[Collection entries]
----------------
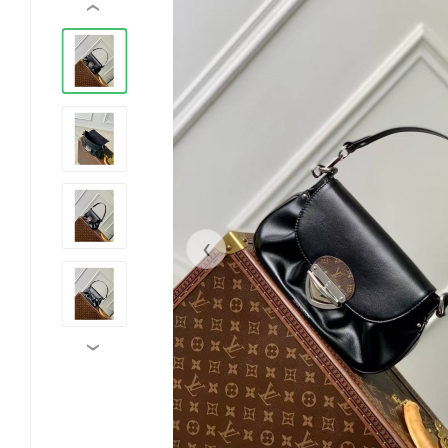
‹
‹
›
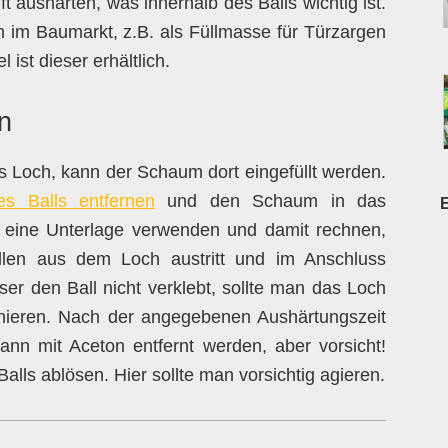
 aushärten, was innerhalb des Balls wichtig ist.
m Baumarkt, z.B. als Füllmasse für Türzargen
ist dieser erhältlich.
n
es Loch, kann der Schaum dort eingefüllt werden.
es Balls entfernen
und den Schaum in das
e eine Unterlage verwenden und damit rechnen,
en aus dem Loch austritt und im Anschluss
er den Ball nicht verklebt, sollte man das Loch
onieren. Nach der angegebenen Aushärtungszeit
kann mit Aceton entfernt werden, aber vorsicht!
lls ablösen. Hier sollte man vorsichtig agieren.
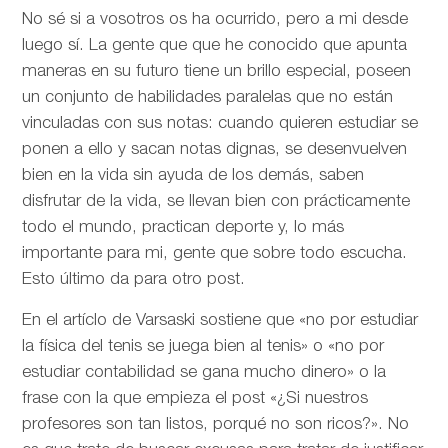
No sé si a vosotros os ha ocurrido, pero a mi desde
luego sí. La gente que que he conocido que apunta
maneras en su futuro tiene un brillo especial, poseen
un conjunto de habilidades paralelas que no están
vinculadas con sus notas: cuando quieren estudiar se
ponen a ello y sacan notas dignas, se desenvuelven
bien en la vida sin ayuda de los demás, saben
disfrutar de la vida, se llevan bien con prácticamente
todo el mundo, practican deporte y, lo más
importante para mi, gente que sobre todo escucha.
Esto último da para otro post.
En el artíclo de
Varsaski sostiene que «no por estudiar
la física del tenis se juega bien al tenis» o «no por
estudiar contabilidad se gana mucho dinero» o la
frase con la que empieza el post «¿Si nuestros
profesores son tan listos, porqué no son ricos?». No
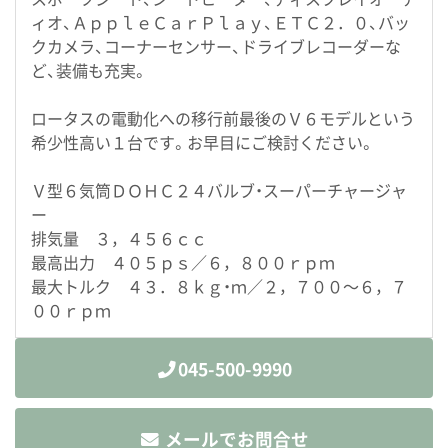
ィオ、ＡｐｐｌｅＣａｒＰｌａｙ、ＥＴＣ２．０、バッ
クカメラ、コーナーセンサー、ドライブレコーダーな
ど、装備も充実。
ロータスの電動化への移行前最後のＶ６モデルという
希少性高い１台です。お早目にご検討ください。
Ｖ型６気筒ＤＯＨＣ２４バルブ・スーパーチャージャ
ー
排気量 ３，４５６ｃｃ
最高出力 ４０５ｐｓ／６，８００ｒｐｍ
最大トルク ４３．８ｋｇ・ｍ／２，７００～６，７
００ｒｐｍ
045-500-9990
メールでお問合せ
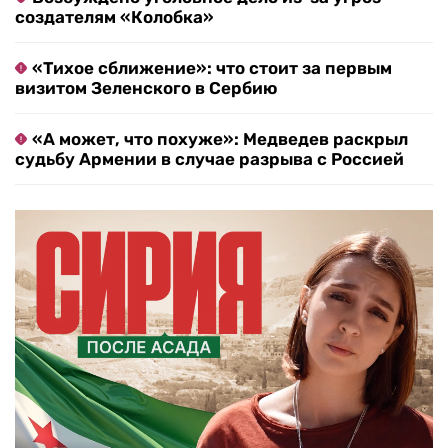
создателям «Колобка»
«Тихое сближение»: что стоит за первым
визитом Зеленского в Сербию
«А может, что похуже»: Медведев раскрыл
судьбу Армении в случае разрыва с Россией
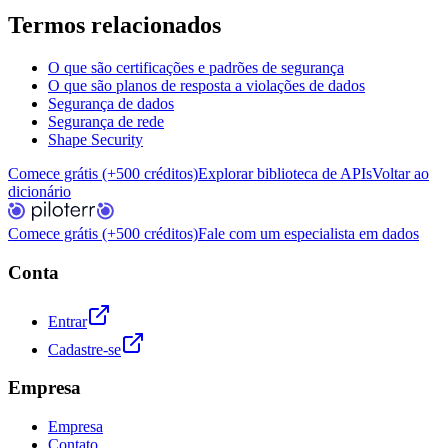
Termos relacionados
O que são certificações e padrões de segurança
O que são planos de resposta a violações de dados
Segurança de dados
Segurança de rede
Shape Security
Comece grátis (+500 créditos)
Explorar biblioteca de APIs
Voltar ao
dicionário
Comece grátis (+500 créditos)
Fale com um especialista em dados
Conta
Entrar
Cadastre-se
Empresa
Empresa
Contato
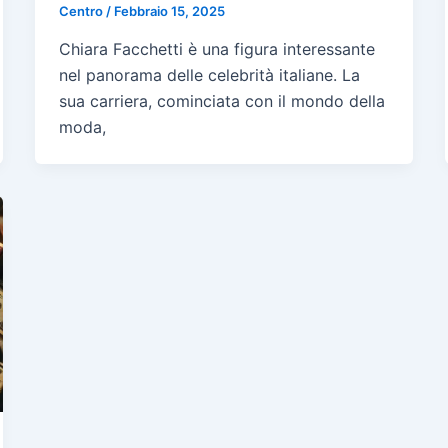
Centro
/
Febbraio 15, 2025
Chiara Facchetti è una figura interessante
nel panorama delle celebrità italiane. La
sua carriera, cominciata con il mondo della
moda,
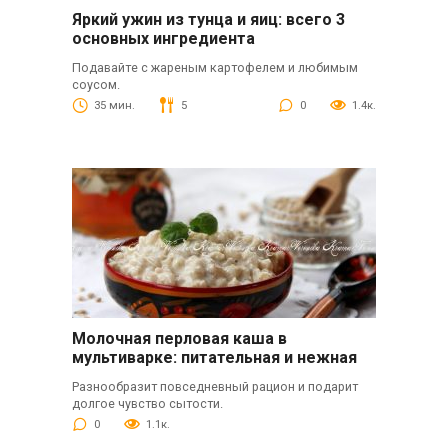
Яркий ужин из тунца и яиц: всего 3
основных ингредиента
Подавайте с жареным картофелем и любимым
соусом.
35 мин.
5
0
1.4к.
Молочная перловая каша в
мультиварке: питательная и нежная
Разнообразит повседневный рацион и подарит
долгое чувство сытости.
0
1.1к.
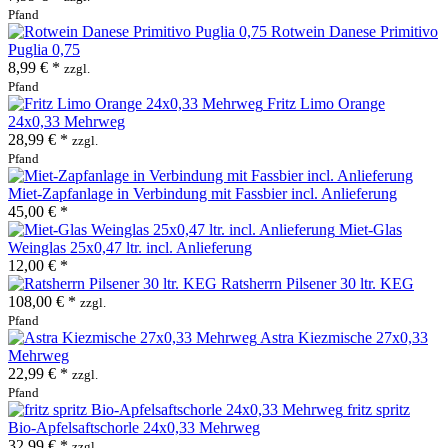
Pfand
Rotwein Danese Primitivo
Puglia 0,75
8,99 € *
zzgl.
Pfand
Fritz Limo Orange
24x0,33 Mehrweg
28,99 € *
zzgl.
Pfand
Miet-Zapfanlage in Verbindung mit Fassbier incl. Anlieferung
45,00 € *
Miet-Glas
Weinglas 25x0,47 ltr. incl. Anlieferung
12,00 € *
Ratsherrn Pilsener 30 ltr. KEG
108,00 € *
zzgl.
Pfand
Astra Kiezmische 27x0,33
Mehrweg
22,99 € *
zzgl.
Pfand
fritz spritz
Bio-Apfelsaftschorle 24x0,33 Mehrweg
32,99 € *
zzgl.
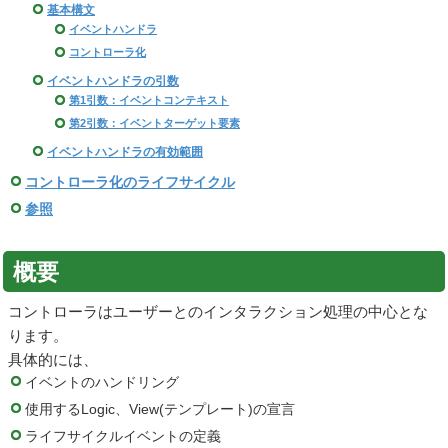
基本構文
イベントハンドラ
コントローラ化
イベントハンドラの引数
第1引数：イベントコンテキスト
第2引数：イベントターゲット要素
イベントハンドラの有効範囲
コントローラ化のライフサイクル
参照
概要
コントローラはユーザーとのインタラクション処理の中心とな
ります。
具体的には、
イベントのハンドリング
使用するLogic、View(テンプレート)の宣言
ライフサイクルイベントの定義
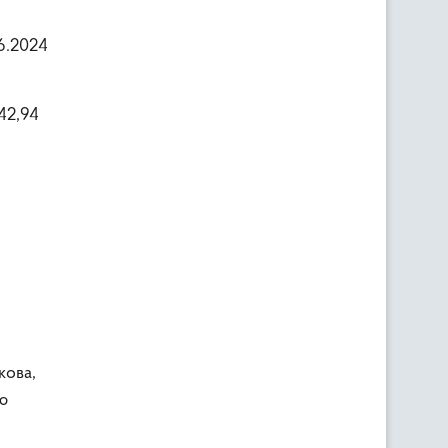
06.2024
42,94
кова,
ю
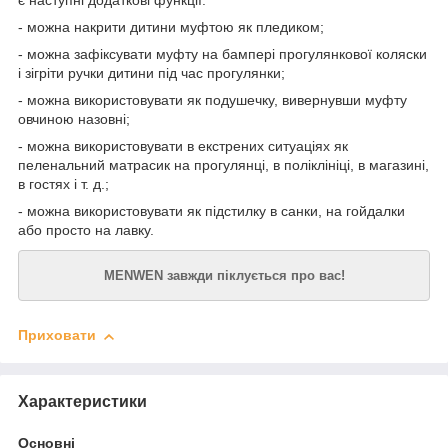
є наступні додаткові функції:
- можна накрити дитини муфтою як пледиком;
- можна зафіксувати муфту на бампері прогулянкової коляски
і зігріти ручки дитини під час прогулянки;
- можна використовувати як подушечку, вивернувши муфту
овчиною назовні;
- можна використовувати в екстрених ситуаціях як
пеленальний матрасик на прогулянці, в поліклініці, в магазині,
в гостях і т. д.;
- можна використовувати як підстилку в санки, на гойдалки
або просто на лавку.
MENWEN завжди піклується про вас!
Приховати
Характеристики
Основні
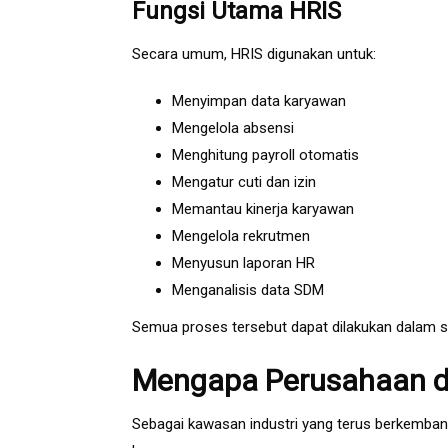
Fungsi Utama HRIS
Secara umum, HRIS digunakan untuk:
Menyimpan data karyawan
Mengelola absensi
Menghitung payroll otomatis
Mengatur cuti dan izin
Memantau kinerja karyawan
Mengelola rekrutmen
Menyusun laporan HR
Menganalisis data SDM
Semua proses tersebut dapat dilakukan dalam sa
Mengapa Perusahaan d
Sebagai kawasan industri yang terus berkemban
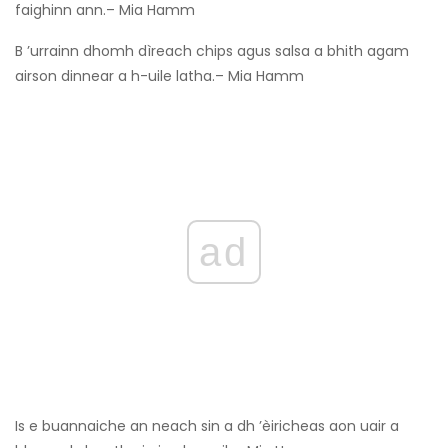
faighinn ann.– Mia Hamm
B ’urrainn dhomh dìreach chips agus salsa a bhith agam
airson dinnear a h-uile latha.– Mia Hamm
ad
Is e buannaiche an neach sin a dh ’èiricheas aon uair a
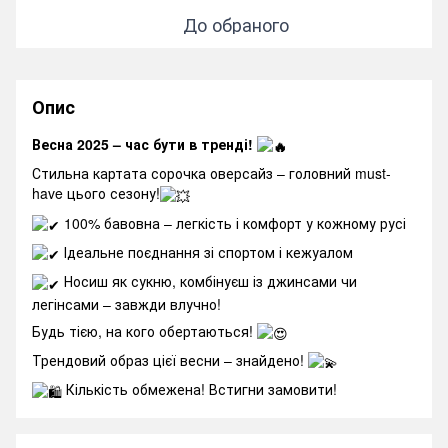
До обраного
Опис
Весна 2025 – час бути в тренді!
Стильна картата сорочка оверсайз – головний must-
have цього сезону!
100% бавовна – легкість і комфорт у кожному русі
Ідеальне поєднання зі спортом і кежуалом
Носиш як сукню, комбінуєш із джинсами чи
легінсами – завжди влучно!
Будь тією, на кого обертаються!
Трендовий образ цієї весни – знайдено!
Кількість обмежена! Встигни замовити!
----------------
*What you should do*. Please report every line of the records above that contains the word "дитини", treating uppercase and lowercase as different.

*Written solution*.
- можна накрити дитини муфтою як пледиком;
і зігріти ручки дитини під час прогулянки;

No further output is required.